### EXERCISE DIRECTIONS
According to the Gyre page, how many patterns does Gyre's default prune list contain?

### PROVIDED TEXT
= = = =
Gyre

Walk a site from a seed URL within a page budget, following outbound links breadth-first. Returns parsed markdown for every page successfully visited, plus per-URL errors. Same-domain by default. The link-traversal primitive in the Gyrence pipeline — Search finds, Fetch reads one, Gyre walks many. Gyre includes built-in pagination loop pruning, simhash near-duplicate content deduplication, cross-domain hop control, and per-host concurrency limiting — purpose-built for AI agent graph traversal workloads.

Graph traversal capabilities

Gyre executes targeted network graph discovery across publicly indexable web nodes, isolating graph navigation from data extraction.

Deterministic graph pruning — traversal paths are evaluated against a 25-pattern default prune list (pagination traps, taxonomy loops, auth walls). Override via prunePaths or disable with allowPrune: false.
= = = =
### DATA FOR REVIEW

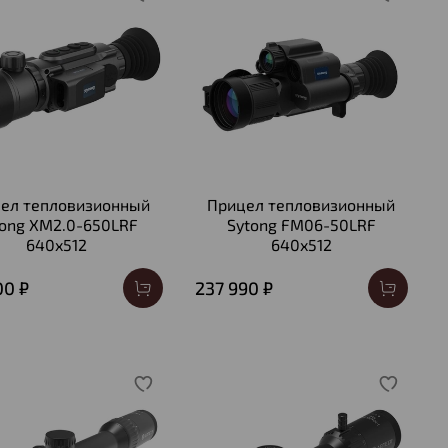
ел тепловизионный
Прицел тепловизионный
tong XM2.0-650LRF
Sytong FM06-50LRF
640x512
640x512
00 ₽
237 990 ₽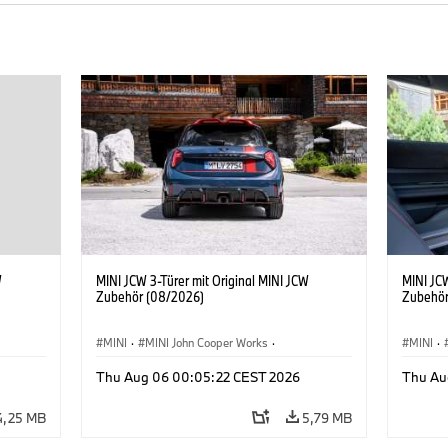
W
MINI JCW 3-Türer mit Original MINI JCW
MINI JCW
Zubehör (08/2026)
Zubehör
MINI
·
MINI John Cooper Works
·
MINI
·
John Cooper Works
·
John C
Thu Aug 06 00:05:22 CEST 2026
Thu Au
Sonderausstattungen, Zubehör
Sonder
4,25 MB
5,79 MB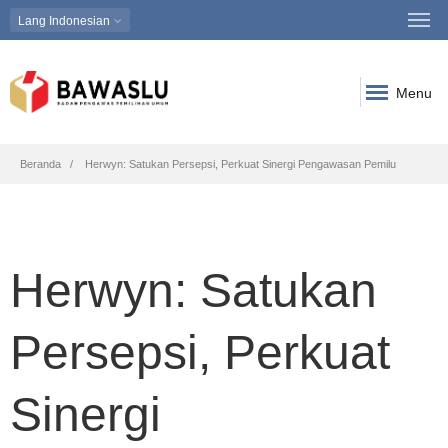
Lang
Indonesian
Menu
Breadcrumb
Beranda
Herwyn: Satukan Persepsi, Perkuat Sinergi Pengawasan Pemilu
Herwyn: Satukan
Persepsi, Perkuat
Sinergi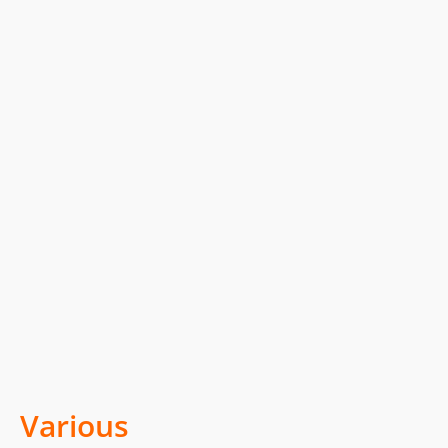
Various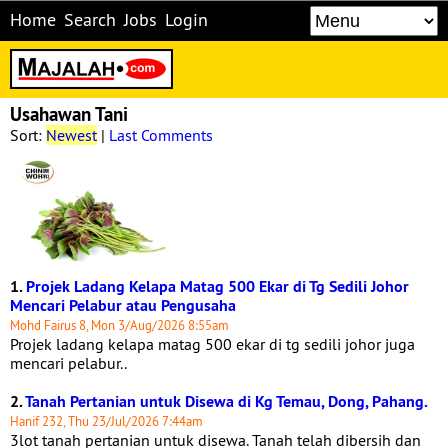
Home
Search
Jobs
Login
Usahawan Tani
Sort:
Newest
|
Last Comments
1.
Projek Ladang Kelapa Matag 500 Ekar di Tg Sedili Johor
Mencari Pelabur atau Pengusaha
Mohd Fairus 8, Mon 3/Aug/2026 8:55am
Projek ladang kelapa matag 500 ekar di tg sedili johor juga
mencari pelabur..
2.
Tanah Pertanian untuk Disewa di Kg Temau, Dong, Pahang.
Hanif 232, Thu 23/Jul/2026 7:44am
3lot tanah pertanian untuk disewa. Tanah telah dibersih dan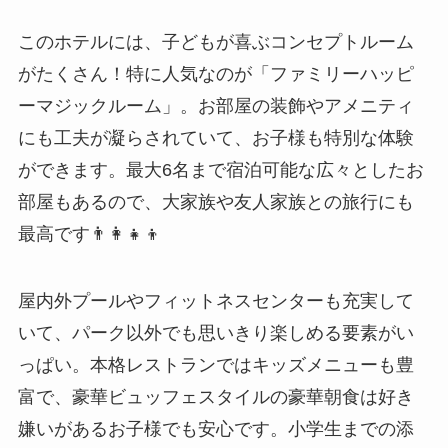
このホテルには、子どもが喜ぶコンセプトルーム
がたくさん！特に人気なのが「ファミリーハッピ
ーマジックルーム」。お部屋の装飾やアメニティ
にも工夫が凝らされていて、お子様も特別な体験
ができます。最大6名まで宿泊可能な広々としたお
部屋もあるので、大家族や友人家族との旅行にも
最高です👨‍👩‍👧‍👦
屋内外プールやフィットネスセンターも充実して
いて、パーク以外でも思いきり楽しめる要素がい
っぱい。本格レストランではキッズメニューも豊
富で、豪華ビュッフェスタイルの豪華朝食は好き
嫌いがあるお子様でも安心です。小学生までの添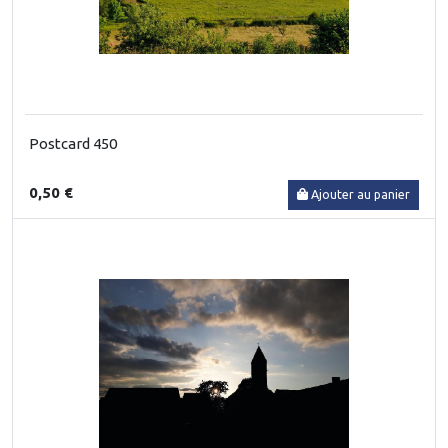
Postcard 450
0,50 €
Ajouter au panier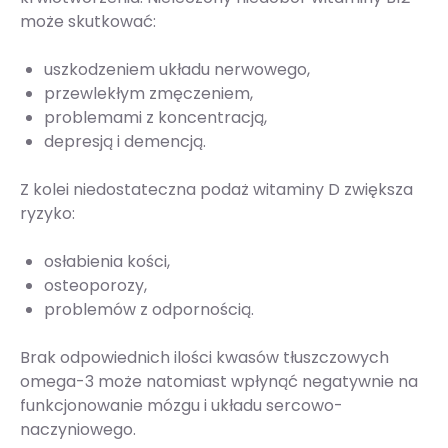
może skutkować:
uszkodzeniem układu nerwowego,
przewlekłym zmęczeniem,
problemami z koncentracją,
depresją i demencją.
Z kolei niedostateczna podaż witaminy D zwiększa
ryzyko:
osłabienia kości,
osteoporozy,
problemów z odpornością.
Brak odpowiednich ilości kwasów tłuszczowych
omega-3 może natomiast wpłynąć negatywnie na
funkcjonowanie mózgu i układu sercowo-
naczyniowego.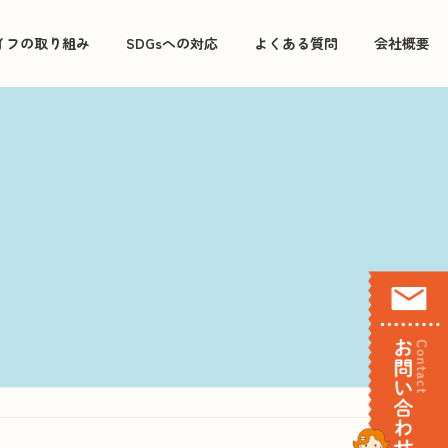
イフの取り組み
SDGsへの対応
よくある質問
会社概要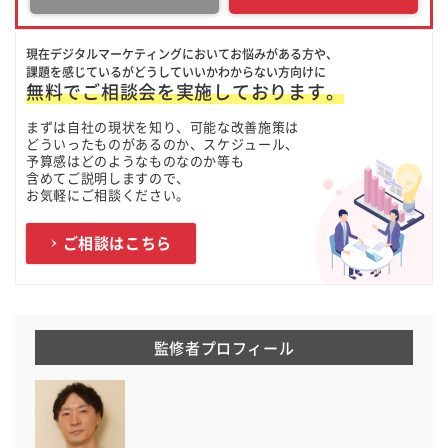
現在デジタルマーケティングにおいてお悩みがある方や、
課題を感じているがどうしていいかわからない方向けに
無料でご相談会を実施しております。
まずは自社の現状を知り、可能な改善施策は
どういったものがあるのか、スケジュール、
予算感はどのようなものなのか等も
含めてご説明しますので、
お気軽にご相談ください。
ご相談はこちら
監修者プロフィール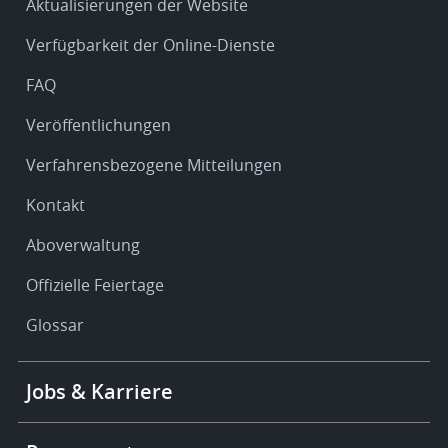
Service
Aktualisierungen der Website
&
Verfügbarkeit der Online-Dienste
support
FAQ
Veröffentlichungen
Verfahrensbezogene Mitteilungen
Kontakt
Aboverwaltung
Offizielle Feiertage
Glossar
Footer
Jobs & Karriere
-
More
links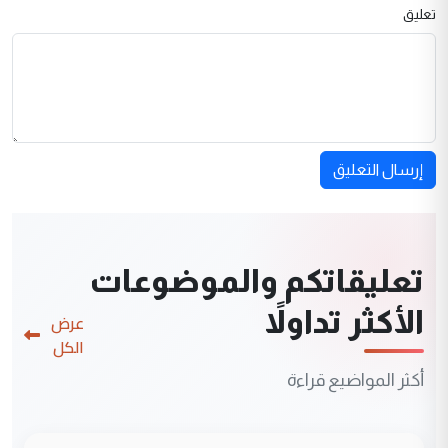
تعليق
إرسال التعليق
تعليقاتكم والموضوعات
الأكثر تداولاً
عرض
الكل
أكثر المواضيع قراءة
= = = =
### ANSWER SECTION
25 patterns.